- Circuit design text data

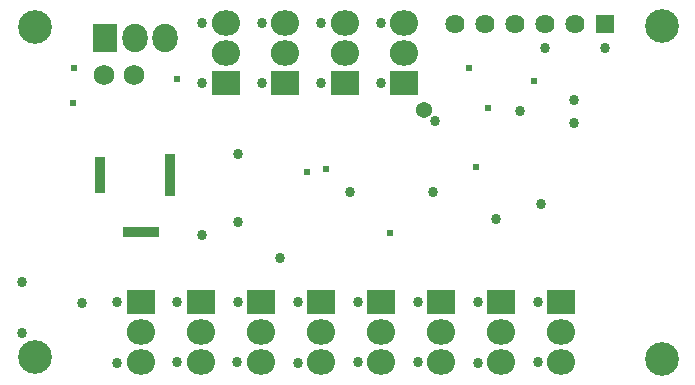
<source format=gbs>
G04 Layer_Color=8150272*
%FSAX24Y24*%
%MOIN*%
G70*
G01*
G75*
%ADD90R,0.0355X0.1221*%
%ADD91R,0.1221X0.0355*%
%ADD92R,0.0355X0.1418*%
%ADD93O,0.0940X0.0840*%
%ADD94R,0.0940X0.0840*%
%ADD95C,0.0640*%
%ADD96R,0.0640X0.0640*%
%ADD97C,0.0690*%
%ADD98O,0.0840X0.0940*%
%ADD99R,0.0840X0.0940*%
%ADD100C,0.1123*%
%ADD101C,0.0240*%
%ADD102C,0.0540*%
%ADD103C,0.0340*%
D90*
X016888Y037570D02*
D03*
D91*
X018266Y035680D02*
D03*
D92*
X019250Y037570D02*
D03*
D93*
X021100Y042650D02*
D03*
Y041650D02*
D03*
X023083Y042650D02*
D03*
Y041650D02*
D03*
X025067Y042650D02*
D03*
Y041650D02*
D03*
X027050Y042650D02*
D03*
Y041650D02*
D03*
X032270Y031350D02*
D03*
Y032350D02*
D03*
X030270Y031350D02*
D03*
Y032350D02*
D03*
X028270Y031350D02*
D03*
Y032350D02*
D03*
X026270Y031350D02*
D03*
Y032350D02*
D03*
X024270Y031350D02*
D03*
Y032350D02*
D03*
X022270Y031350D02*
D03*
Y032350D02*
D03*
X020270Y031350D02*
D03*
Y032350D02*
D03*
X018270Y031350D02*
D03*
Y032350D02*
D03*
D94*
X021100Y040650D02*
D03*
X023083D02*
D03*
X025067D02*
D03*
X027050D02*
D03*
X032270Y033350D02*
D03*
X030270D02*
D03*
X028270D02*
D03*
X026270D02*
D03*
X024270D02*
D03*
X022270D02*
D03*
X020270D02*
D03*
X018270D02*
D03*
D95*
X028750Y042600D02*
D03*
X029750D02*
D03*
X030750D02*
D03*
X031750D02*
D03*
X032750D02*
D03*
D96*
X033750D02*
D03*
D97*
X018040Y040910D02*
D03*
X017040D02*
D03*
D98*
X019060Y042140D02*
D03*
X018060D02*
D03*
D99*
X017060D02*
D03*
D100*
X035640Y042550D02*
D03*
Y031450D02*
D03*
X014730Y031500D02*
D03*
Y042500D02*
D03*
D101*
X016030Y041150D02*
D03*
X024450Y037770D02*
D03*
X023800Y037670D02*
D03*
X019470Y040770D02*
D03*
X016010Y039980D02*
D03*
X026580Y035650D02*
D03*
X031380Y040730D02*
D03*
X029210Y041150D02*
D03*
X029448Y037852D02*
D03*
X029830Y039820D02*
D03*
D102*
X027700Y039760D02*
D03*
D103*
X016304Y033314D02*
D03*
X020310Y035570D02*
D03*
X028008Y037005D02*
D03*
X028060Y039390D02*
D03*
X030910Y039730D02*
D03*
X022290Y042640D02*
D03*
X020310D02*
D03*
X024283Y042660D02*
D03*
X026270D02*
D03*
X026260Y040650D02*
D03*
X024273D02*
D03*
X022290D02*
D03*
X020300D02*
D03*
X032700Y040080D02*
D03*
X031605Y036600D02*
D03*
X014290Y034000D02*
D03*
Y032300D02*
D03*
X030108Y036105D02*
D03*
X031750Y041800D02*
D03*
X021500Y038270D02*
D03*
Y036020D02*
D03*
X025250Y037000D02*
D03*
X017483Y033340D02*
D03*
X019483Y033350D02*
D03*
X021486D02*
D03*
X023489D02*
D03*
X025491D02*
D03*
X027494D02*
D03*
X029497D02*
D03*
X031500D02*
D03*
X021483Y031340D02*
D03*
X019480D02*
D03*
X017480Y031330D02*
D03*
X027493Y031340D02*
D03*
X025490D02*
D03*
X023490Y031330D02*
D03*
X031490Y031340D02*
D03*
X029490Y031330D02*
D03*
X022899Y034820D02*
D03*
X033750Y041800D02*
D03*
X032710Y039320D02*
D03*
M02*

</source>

- DESCRIPTION OF THE TASK
Please repeat every record above exactly, but leave out the pictures.

- EXPECTED ANSWER
<source format=gbs>
G04 Layer_Color=8150272*
%FSAX24Y24*%
%MOIN*%
G70*
G01*
G75*
%ADD90R,0.0355X0.1221*%
%ADD91R,0.1221X0.0355*%
%ADD92R,0.0355X0.1418*%
%ADD93O,0.0940X0.0840*%
%ADD94R,0.0940X0.0840*%
%ADD95C,0.0640*%
%ADD96R,0.0640X0.0640*%
%ADD97C,0.0690*%
%ADD98O,0.0840X0.0940*%
%ADD99R,0.0840X0.0940*%
%ADD100C,0.1123*%
%ADD101C,0.0240*%
%ADD102C,0.0540*%
%ADD103C,0.0340*%
D90*
X016888Y037570D02*
D03*
D91*
X018266Y035680D02*
D03*
D92*
X019250Y037570D02*
D03*
D93*
X021100Y042650D02*
D03*
Y041650D02*
D03*
X023083Y042650D02*
D03*
Y041650D02*
D03*
X025067Y042650D02*
D03*
Y041650D02*
D03*
X027050Y042650D02*
D03*
Y041650D02*
D03*
X032270Y031350D02*
D03*
Y032350D02*
D03*
X030270Y031350D02*
D03*
Y032350D02*
D03*
X028270Y031350D02*
D03*
Y032350D02*
D03*
X026270Y031350D02*
D03*
Y032350D02*
D03*
X024270Y031350D02*
D03*
Y032350D02*
D03*
X022270Y031350D02*
D03*
Y032350D02*
D03*
X020270Y031350D02*
D03*
Y032350D02*
D03*
X018270Y031350D02*
D03*
Y032350D02*
D03*
D94*
X021100Y040650D02*
D03*
X023083D02*
D03*
X025067D02*
D03*
X027050D02*
D03*
X032270Y033350D02*
D03*
X030270D02*
D03*
X028270D02*
D03*
X026270D02*
D03*
X024270D02*
D03*
X022270D02*
D03*
X020270D02*
D03*
X018270D02*
D03*
D95*
X028750Y042600D02*
D03*
X029750D02*
D03*
X030750D02*
D03*
X031750D02*
D03*
X032750D02*
D03*
D96*
X033750D02*
D03*
D97*
X018040Y040910D02*
D03*
X017040D02*
D03*
D98*
X019060Y042140D02*
D03*
X018060D02*
D03*
D99*
X017060D02*
D03*
D100*
X035640Y042550D02*
D03*
Y031450D02*
D03*
X014730Y031500D02*
D03*
Y042500D02*
D03*
D101*
X016030Y041150D02*
D03*
X024450Y037770D02*
D03*
X023800Y037670D02*
D03*
X019470Y040770D02*
D03*
X016010Y039980D02*
D03*
X026580Y035650D02*
D03*
X031380Y040730D02*
D03*
X029210Y041150D02*
D03*
X029448Y037852D02*
D03*
X029830Y039820D02*
D03*
D102*
X027700Y039760D02*
D03*
D103*
X016304Y033314D02*
D03*
X020310Y035570D02*
D03*
X028008Y037005D02*
D03*
X028060Y039390D02*
D03*
X030910Y039730D02*
D03*
X022290Y042640D02*
D03*
X020310D02*
D03*
X024283Y042660D02*
D03*
X026270D02*
D03*
X026260Y040650D02*
D03*
X024273D02*
D03*
X022290D02*
D03*
X020300D02*
D03*
X032700Y040080D02*
D03*
X031605Y036600D02*
D03*
X014290Y034000D02*
D03*
Y032300D02*
D03*
X030108Y036105D02*
D03*
X031750Y041800D02*
D03*
X021500Y038270D02*
D03*
Y036020D02*
D03*
X025250Y037000D02*
D03*
X017483Y033340D02*
D03*
X019483Y033350D02*
D03*
X021486D02*
D03*
X023489D02*
D03*
X025491D02*
D03*
X027494D02*
D03*
X029497D02*
D03*
X031500D02*
D03*
X021483Y031340D02*
D03*
X019480D02*
D03*
X017480Y031330D02*
D03*
X027493Y031340D02*
D03*
X025490D02*
D03*
X023490Y031330D02*
D03*
X031490Y031340D02*
D03*
X029490Y031330D02*
D03*
X022899Y034820D02*
D03*
X033750Y041800D02*
D03*
X032710Y039320D02*
D03*
M02*

</source>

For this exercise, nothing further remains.